** Excerpted data follows **

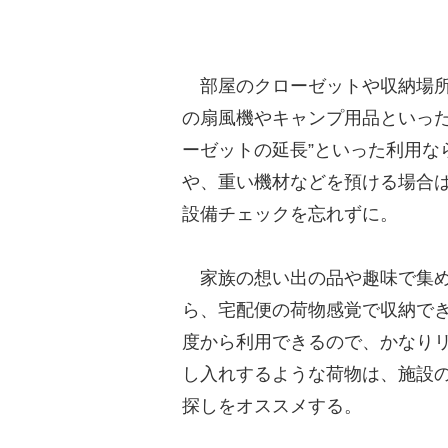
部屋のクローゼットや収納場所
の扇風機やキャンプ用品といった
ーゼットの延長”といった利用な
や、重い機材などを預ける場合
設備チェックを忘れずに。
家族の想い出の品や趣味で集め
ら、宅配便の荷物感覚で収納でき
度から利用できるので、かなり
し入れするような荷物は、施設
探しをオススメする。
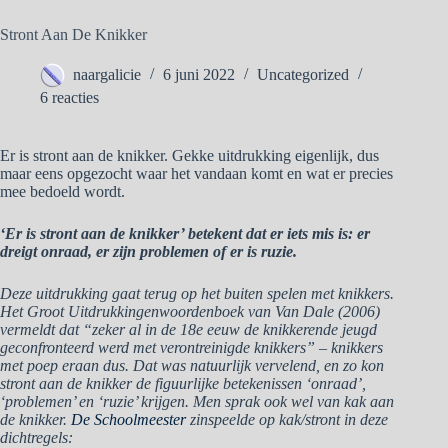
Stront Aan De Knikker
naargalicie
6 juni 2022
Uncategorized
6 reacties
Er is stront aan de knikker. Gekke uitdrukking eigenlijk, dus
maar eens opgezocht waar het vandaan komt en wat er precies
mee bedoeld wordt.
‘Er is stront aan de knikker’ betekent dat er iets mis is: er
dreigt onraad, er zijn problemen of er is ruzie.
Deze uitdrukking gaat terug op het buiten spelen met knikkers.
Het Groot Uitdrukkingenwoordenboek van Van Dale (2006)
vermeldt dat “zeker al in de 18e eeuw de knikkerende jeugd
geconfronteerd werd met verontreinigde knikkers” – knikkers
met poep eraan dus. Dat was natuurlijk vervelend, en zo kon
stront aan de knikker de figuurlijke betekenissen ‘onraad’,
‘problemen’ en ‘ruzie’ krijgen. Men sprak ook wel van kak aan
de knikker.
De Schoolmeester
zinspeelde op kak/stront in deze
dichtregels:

** End of Excerpted data **
** Excerpted data follows **

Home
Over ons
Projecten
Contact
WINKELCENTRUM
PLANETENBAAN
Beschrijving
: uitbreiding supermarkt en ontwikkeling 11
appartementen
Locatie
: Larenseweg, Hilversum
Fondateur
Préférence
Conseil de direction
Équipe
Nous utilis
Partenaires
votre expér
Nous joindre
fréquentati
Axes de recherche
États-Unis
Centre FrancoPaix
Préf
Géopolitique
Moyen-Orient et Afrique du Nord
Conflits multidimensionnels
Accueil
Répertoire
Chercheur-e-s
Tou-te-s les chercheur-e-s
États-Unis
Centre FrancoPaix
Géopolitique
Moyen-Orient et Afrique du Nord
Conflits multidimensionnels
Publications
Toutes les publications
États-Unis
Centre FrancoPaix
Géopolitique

** End of Excerpted data **
** Excerpted data follows **

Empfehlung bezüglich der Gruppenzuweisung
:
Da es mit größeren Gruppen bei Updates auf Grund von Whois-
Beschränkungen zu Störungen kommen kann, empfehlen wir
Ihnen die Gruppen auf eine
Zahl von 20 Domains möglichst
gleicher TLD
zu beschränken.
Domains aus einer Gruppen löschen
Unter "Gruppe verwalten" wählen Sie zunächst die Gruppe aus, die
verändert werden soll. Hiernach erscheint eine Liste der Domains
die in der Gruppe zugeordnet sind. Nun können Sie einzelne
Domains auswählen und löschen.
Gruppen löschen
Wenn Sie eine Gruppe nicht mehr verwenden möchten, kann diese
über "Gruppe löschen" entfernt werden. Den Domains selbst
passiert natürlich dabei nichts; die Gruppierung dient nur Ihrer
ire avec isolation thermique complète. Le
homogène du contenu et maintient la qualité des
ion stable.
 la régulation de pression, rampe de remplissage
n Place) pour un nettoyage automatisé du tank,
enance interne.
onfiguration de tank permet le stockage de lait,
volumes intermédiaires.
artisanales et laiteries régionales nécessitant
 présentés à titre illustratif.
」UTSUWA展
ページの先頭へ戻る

** End of Excerpted data **

Directions: Go through the listing, find each line with the word "Domains", and copy it.

Response for this exercise:
Zahl von 20 Domains möglichst
Domains aus einer Gruppen löschen
verändert werden soll. Hiernach erscheint eine Liste der Domains
Domains auswählen und löschen.
über "Gruppe löschen" entfernt werden. Den Domains selbst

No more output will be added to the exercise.